§ WHAT THE TASK REQUIRES
Copy the rows below word for word, and leave the pictures out of your copy.

§ EXCERPTED RECORDS
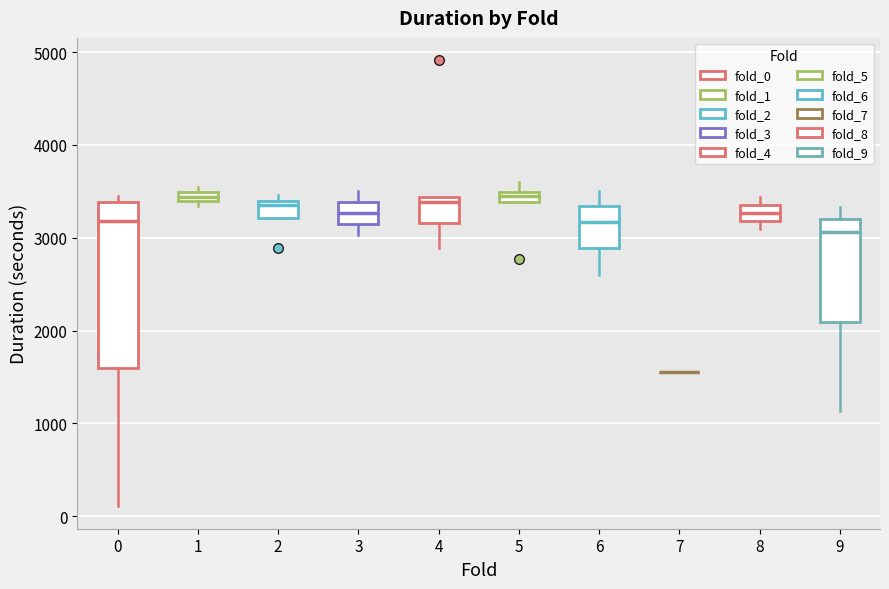

Comparing the boxes themselves (not the whiskers), which one is the tallest?

0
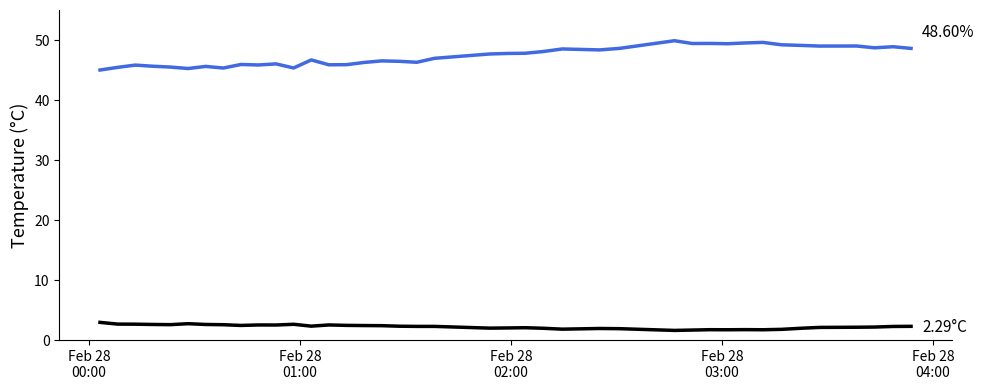

Does the chart display data point markers on the line(s)?

No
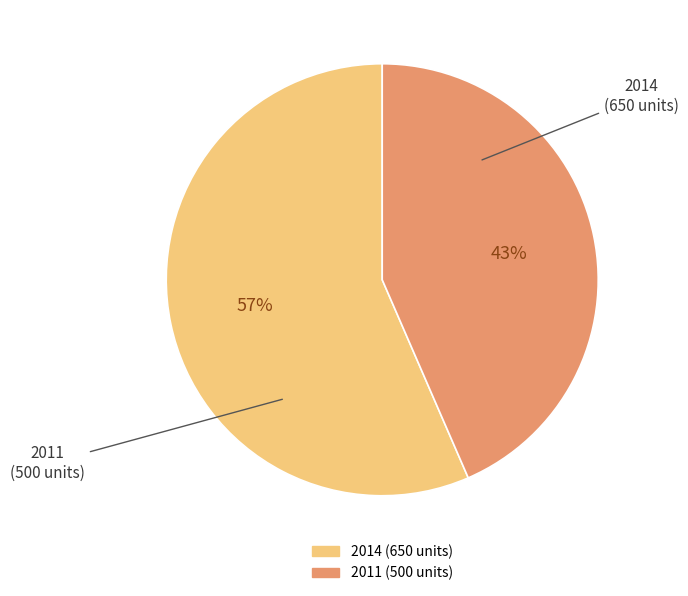

Is it true that 2011 is 51% of the pie?

False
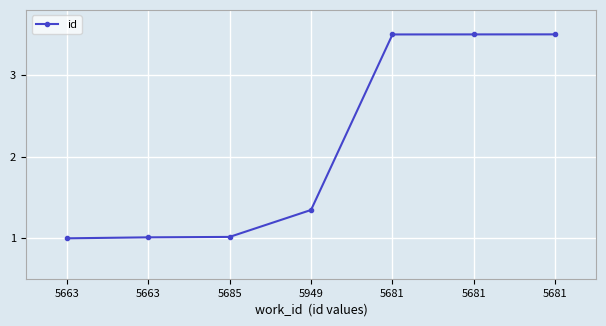

What is the difference between the maximum and minimum values?

2.5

§ FINAL ANSWER
Comparing the boxes themselves (not the whiskers), which one is the tallest?

0

Does the chart display data point markers on the line(s)?

No

Is it true that 2011 is 51% of the pie?

False

What is the difference between the maximum and minimum values?

2.5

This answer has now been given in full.